Atualmente, a vida de Jacob é bem diferente disso. Após ensinar cálculo para si mesmo, o adolesceste estuda para obter seu mestrado em física quântica em uma universidade em Indianápolis (EUA), e seus trabalhos em astrofísica foram avaliados por um acadêmico da Universidade de Princeton como potenciais ganhadores de futuros prêmios Nobel. Alguns especialistas dizem que o QI do jovem, de 170, é superior ao de Albert Einstein.

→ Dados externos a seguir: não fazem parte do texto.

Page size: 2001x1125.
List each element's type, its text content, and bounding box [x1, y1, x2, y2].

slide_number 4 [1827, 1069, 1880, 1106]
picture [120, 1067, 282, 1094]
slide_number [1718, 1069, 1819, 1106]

Jacob começou a desenvolver teorias sobre astrofísica aos 9 anos. No livro “The Spark” (“A Faísca”, em tradução livre), que narra a história de Jacob, Kristine Barnett, mãe de Jacob, conta que buscou aconselhamento de um famoso astrofísico do Instituto de Estudos Avançados de Princeton, que disse a ela que as teorias do filho eram não apenas originais como também poderiam colocá-lo na fila por um prêmio Nobel. Dois anos depois, quando Jacob estava com 11 anos, ele entrou na universidade, onde faz pesquisas avançadas em física quântica.

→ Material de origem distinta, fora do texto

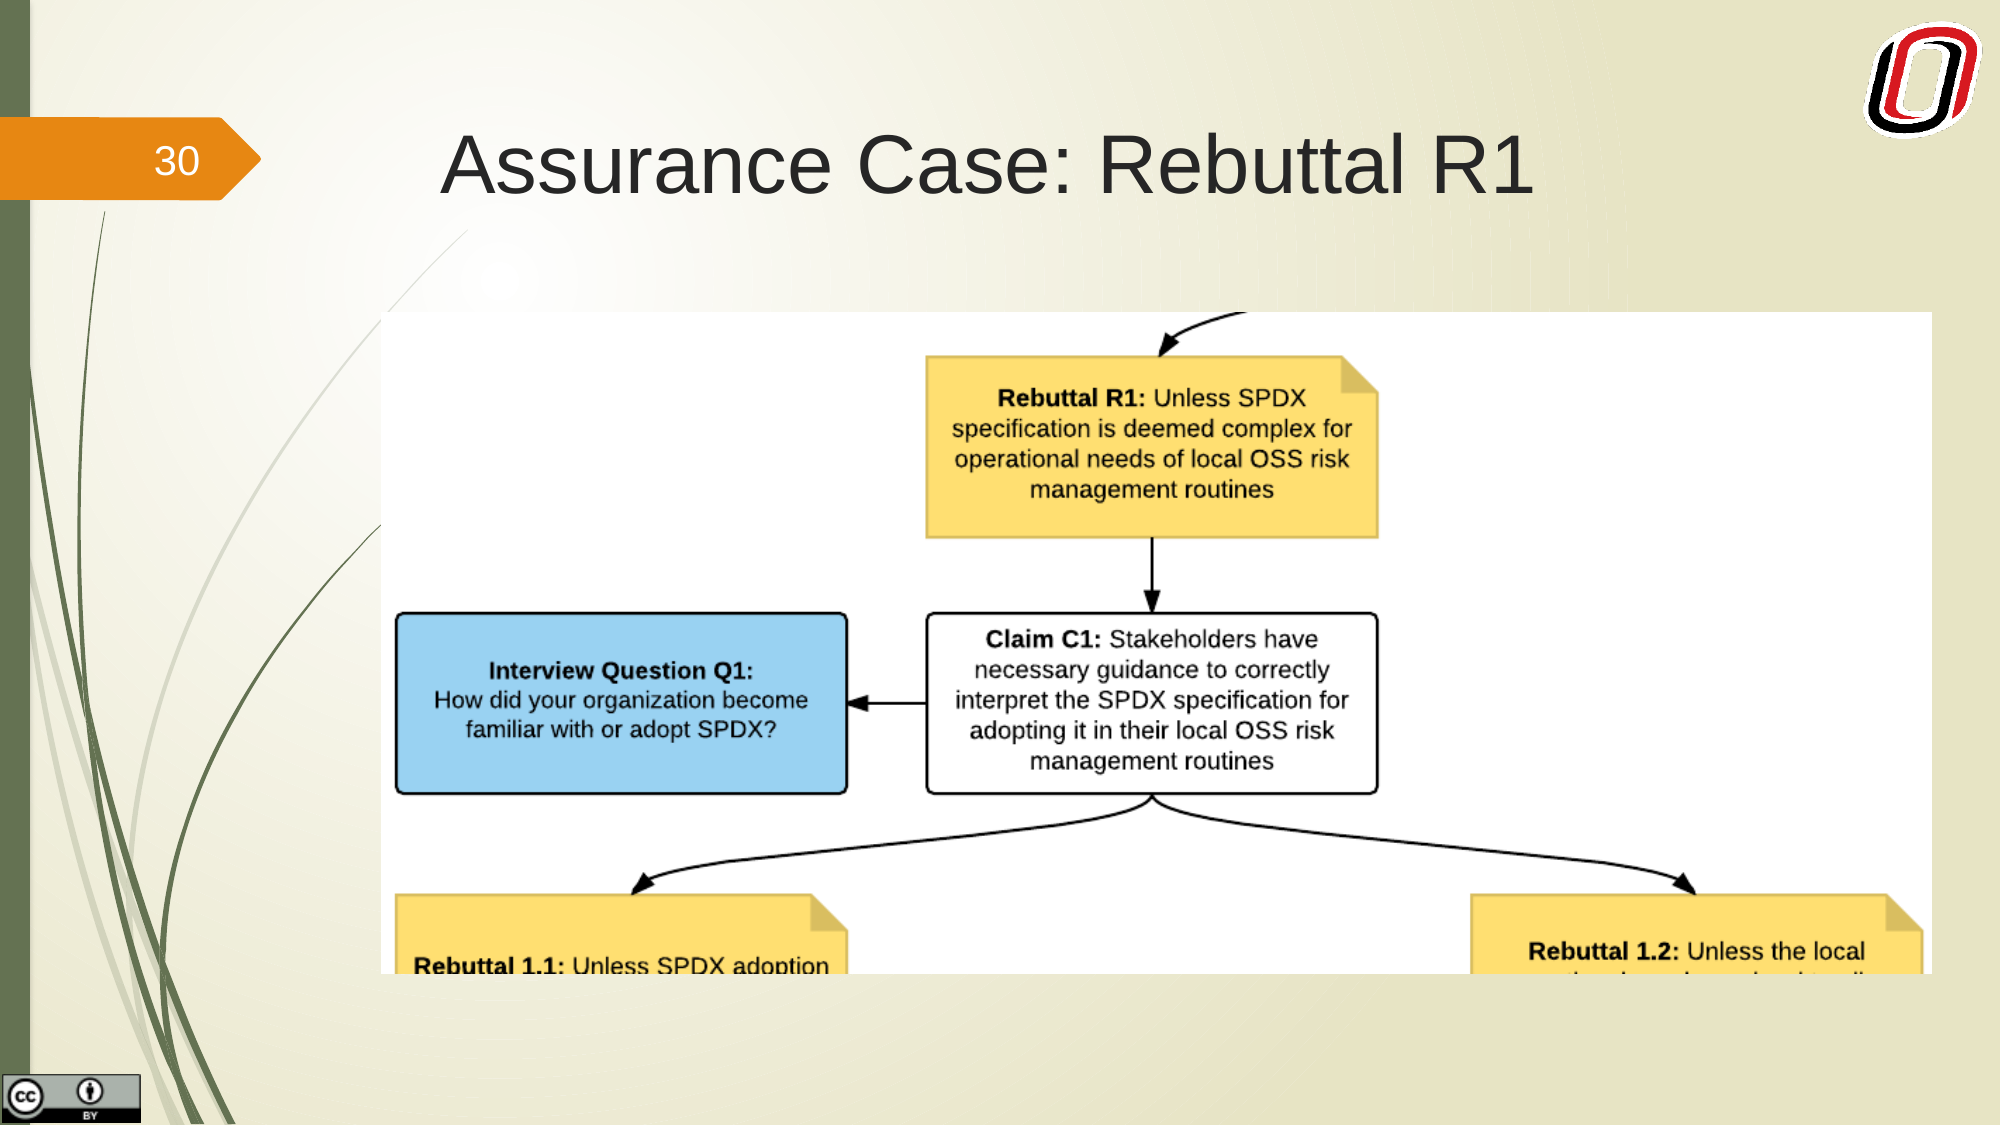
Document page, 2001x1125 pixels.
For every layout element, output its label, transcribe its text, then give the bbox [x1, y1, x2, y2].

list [381, 312, 1932, 974]
slide_number 30 [87, 129, 216, 190]
picture [1845, 1, 2000, 157]
picture [2, 1074, 141, 1123]
title Assurance Case: Rebuttal R1 [425, 102, 1888, 312]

Questionada pela BBC que conselhos daria a pais de crianças autistas – considerando que nem todas serão especialistas em física quântica –, Kristine disse acreditar que “toda criança tem algum dom especial, a despeito de suas diferenças”.
“No caso de Jacob, precisamos encontrar isso e nos sintonizar nisso. (O que sugiro) é cercar as crianças de coisas que elas gostem, seja isso artes ou música, por exemplo”, disse.
Caminho não foi fácil, diz mãe
Indianópolis. O caminho trilhado nem sempre foi fácil. Kristine Barnett, mãe de Jacob, disse à BBC que, quando criança, ele quase não falava e ela tinha muitas dúvidas sobre a melhor forma de educá-lo. “(Após ser diagnosticado), Jacob foi colocado em um programa especial (de aprendizagem). Com quase 4 anos de idade, ele fazia horas de terapia para tentar desenvolver suas habilidades e voltar a falar”, relembra. “Mas percebi que, fora da terapia, ele fazia coisas extraordinárias. Criava mapas no chão da sala, com cotonetes, de lugares onde havíamos estado. Recitava o alfabeto de trás para frente e falava quatro línguas”.